*Your objective*:
In the entries below, every line that contains "knee" must be located and copied.

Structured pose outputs
┌────────

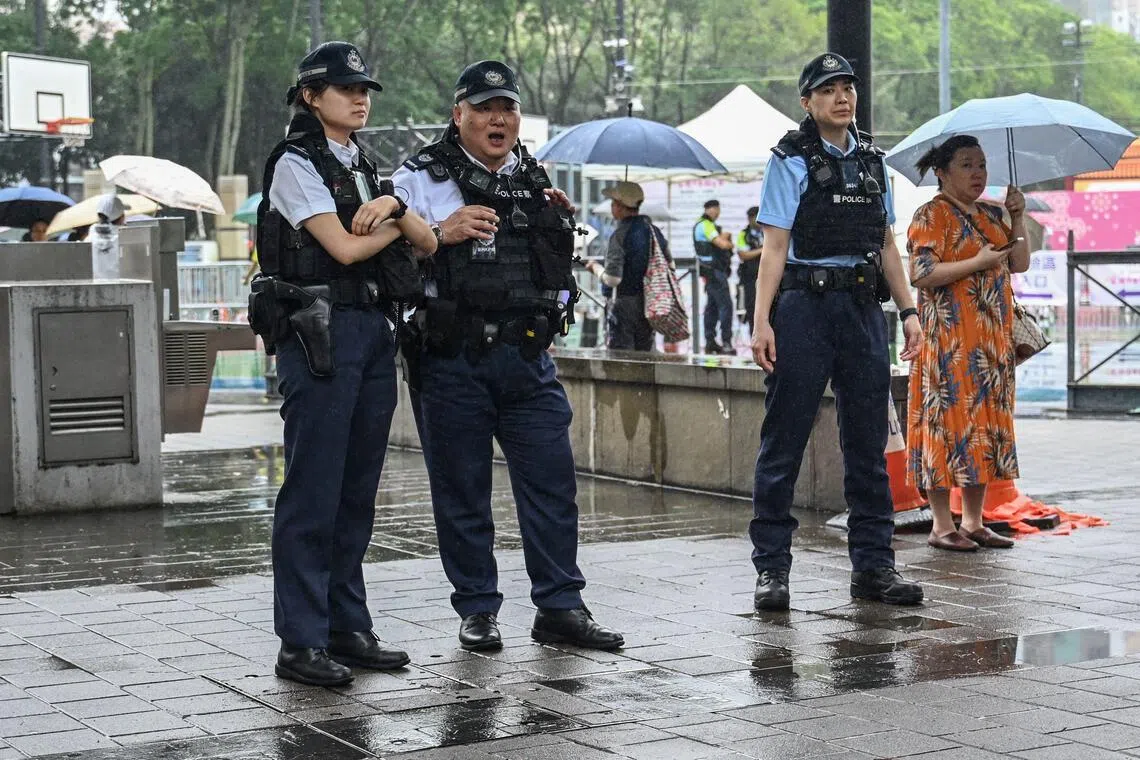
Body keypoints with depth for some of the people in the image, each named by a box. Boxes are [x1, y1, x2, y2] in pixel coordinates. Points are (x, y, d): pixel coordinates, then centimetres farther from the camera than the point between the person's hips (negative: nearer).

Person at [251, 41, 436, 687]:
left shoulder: (365, 167, 19)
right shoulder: (297, 163, -4)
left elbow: (428, 244, 12)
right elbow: (344, 247, -14)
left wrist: (395, 207, -7)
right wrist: (394, 223, 3)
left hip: (373, 331, 8)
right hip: (319, 332, -8)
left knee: (358, 489, 10)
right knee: (313, 491, -7)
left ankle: (348, 628, 17)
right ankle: (301, 643, -4)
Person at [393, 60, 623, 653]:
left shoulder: (537, 184, 17)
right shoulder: (419, 179, 0)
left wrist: (560, 224, 11)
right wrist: (441, 233, -19)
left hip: (527, 357, 4)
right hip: (450, 359, -4)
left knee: (552, 481, 1)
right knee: (462, 491, 3)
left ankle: (559, 606, 9)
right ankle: (477, 611, 14)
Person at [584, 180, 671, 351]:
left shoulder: (620, 235, -14)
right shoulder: (654, 231, 7)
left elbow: (612, 279, -18)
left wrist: (596, 267, 0)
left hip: (624, 304, -7)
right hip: (650, 305, 7)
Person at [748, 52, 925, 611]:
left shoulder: (871, 160, 14)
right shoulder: (792, 161, -1)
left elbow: (886, 244, 18)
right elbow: (775, 246, -7)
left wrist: (907, 309, 11)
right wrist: (761, 322, -15)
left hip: (864, 309, 5)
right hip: (805, 307, -5)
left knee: (868, 443, 8)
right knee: (783, 442, -1)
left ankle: (873, 565, 15)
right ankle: (771, 567, 4)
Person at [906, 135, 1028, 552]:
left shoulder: (991, 215, 17)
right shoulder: (932, 216, -7)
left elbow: (1020, 263, 15)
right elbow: (921, 275, -16)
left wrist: (1018, 218, 3)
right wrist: (977, 263, -18)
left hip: (992, 341, 8)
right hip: (949, 340, -8)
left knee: (986, 421, 8)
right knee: (949, 421, -7)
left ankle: (974, 521, 14)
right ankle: (942, 526, -2)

└────────

*Finished exercise*:
left knee: (358, 489, 10)
right knee: (313, 491, -7)
left knee: (552, 481, 1)
right knee: (462, 491, 3)
left knee: (868, 443, 8)
right knee: (783, 442, -1)
left knee: (986, 421, 8)
right knee: (949, 421, -7)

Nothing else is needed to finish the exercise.